In these contexts, a claim is not enough. You need a proof.

Standards and the State of Play

The geospatial community has not been asleep on this problem. Several standards and frameworks have emerged to address aspects of data provenance.

The W3C PROV data model provides a general-purpose framework for representing provenance information — entities, activities, and agents — that has been adapted for scientific data workflows. The Open Geospatial Consortium (OGC) has worked on provenance specifications through its various working groups. STAC (SpatioTemporal Asset Catalog) has become a de facto standard for cataloguing geospatial assets, and its extension mechanism allows provenance metadata to be attached, though the depth and consistency of that metadata varies wildly across implementations.

ISO 19115, the international standard for geographic metadata, includes provisions for lineage information — a record of the processing steps applied to a dataset. In practice, lineage fields are often either empty or filled with boilerplate text that describes the general type of processing without the specificity needed to reproduce or verify it.

A 2021 survey of Landsat Collection 2 products found that while all products included ISO 19115-compliant metadata, the lineage fields typically contained templated descriptions like "radiometric and geometric corrections applied" rather than the specific algorithm versions, parameter values, or processing timestamps that would be needed to reproduce the result. The standard permits depth; the practice rarely delivers it.

The gap is not in the standards themselves. It is in adoption, enforcement, and the tooling that would make comprehensive provenance tracking a default rather than an afterthought.

What Good Provenance Looks Like

A well-provenance dataset is one where an independent party — with no prior relationship to the data producer — can verify the complete chain from raw observation to final product.

This means the provenance record is machine-readable, not buried in a PDF report that accompanies the dataset. It means every transformation step is recorded with enough specificity to be reproduced. It means the record itself is immutable — once written, it cannot be quietly edited. And ideally, it means the record is cryptographically bound to the data it describes, so that you cannot separate the provenance from the product.

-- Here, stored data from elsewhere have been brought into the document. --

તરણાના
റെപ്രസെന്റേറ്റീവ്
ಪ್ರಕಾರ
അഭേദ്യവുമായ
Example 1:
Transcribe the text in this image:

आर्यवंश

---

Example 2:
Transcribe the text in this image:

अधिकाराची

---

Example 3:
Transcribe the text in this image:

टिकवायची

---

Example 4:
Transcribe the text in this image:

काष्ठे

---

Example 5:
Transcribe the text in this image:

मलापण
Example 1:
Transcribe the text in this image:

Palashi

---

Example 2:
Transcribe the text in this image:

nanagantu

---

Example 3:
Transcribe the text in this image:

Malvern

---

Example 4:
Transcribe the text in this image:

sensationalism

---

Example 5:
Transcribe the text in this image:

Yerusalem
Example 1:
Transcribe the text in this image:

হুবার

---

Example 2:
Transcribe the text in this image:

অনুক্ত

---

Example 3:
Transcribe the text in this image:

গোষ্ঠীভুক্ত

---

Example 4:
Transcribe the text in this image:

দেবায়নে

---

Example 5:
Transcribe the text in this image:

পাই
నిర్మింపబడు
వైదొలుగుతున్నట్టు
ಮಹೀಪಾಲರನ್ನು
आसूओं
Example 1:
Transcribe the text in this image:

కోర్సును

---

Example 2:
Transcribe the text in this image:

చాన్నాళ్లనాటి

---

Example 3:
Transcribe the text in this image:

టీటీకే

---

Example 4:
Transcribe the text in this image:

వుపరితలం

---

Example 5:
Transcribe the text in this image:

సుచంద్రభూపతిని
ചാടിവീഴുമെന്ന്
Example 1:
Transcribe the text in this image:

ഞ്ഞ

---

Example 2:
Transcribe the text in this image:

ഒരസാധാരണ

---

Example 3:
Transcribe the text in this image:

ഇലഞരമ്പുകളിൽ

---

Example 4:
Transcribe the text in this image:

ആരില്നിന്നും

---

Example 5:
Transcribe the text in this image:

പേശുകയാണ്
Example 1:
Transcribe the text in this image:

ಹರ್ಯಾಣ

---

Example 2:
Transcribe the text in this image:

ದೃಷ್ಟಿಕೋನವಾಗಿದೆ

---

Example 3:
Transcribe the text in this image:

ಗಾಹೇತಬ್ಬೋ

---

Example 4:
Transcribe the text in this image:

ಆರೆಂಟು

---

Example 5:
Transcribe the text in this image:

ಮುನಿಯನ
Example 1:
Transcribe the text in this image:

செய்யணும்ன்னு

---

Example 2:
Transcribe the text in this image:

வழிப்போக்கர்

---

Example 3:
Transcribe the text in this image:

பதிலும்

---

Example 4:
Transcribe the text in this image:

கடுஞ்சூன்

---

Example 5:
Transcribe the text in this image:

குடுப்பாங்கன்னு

In practical terms, this looks like a processing receipt that travels with the data. Open it, and you can trace every input, every operation, every intermediate product, all the way back to the original sensor reading. If someone altered the data after processing, the receipt's signature would break and you would know.

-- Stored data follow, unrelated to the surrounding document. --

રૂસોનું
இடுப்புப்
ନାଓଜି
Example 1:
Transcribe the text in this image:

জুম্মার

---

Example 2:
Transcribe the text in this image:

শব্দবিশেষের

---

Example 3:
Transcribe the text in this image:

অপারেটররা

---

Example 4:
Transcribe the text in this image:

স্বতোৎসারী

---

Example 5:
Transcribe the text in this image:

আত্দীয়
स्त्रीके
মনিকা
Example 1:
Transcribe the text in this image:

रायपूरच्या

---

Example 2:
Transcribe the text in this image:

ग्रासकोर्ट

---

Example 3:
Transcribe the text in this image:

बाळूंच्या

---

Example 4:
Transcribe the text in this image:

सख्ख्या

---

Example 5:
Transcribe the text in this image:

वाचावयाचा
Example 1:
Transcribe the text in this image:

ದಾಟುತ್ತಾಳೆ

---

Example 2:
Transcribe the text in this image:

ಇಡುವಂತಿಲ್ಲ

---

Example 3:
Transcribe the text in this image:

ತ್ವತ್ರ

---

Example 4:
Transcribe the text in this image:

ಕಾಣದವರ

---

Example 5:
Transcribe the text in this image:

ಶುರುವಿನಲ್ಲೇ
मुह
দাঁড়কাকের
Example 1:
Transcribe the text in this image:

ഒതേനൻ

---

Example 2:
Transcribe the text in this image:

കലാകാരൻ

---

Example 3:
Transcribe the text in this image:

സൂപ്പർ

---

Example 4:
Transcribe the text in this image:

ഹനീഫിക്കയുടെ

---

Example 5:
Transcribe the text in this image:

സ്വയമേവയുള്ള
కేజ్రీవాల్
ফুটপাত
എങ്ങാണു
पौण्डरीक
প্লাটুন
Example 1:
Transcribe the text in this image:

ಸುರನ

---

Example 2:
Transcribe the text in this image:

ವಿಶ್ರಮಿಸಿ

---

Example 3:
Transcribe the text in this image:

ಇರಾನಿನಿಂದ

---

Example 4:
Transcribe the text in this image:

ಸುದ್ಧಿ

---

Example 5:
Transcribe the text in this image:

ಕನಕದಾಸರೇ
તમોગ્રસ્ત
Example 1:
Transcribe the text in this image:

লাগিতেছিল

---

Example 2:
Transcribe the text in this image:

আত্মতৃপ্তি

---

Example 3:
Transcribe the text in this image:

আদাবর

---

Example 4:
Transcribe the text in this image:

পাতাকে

This is not science fiction. The cryptographic primitives exist. The challenge is building processing systems that generate these records natively, rather than bolting provenance on as an afterthought.

Provenance and Reproducibility

There is a natural connection between provenance and scientific reproducibility. If your provenance record is detailed enough, someone else should be able to take the same inputs, apply the same transformations, and arrive at the same outputs. If they cannot, something in the chain was not recorded — or something in the chain was not what it claimed to be.

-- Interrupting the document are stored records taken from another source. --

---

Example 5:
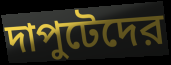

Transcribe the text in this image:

দাপুটেদের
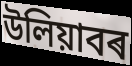
উলিয়াবৰ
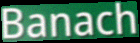
Banach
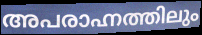
അപരാഹ്നത്തിലും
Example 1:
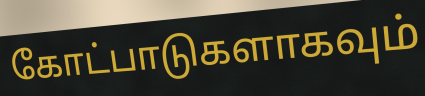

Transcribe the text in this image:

கோட்பாடுகளாகவும்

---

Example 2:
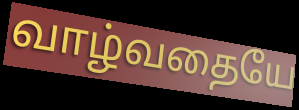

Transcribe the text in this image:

வாழ்வதையே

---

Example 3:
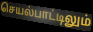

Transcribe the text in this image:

செயல்பாட்டிலும்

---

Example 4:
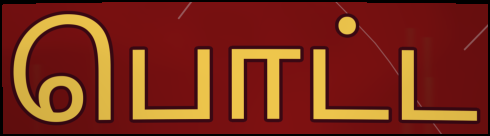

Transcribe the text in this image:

பொட்ட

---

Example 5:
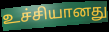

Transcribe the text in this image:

உச்சியானது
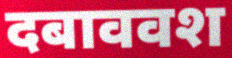
दबाववश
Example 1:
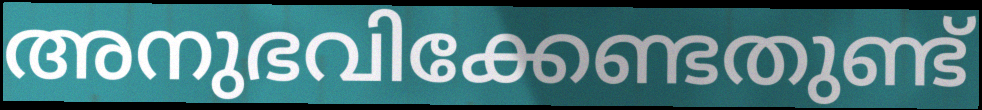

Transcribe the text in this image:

അനുഭവിക്കേണ്ടതുണ്ട്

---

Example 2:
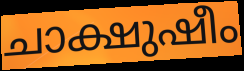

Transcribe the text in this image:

ചാക്ഷുഷീം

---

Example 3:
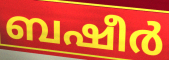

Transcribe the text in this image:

ബഷീർ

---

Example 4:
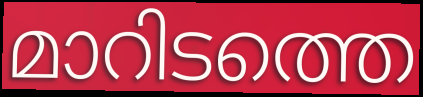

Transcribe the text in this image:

മാറിടത്തെ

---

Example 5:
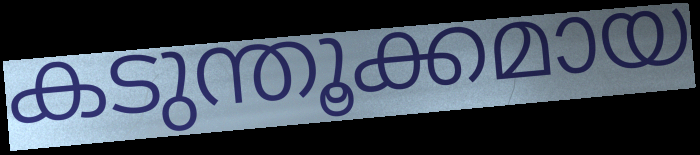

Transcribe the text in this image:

കടുന്തൂക്കമായ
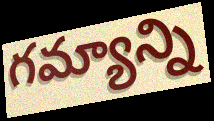
గమ్యాన్ని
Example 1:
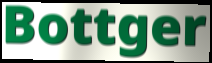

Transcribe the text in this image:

Bottger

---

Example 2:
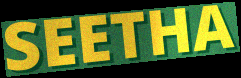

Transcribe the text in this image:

SEETHA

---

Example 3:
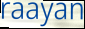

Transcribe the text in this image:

raayan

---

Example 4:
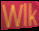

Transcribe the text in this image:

Wlk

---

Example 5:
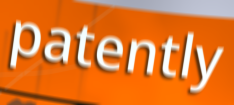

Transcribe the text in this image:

patently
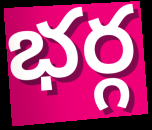
భర్గ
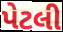
પેટલી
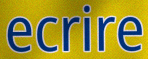
ecrire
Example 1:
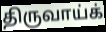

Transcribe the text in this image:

திருவாய்க்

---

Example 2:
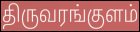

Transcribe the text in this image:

திருவரங்குளம்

This is where provenance meets open science. The push for reproducible research in remote sensing — driven by the same concerns about methodological transparency that have swept through other scientific disciplines — is fundamentally a push for better provenance. Every time a paper describes a processing methodology in prose rather than publishing the actual pipeline, an opportunity for verification is lost.

The ideal is a world where every geospatial data product carries enough provenance information that anyone, anywhere, can independently verify or reproduce the result. We are not there yet. But the trajectory is clear, and the tools are arriving faster than the culture is shifting to use them.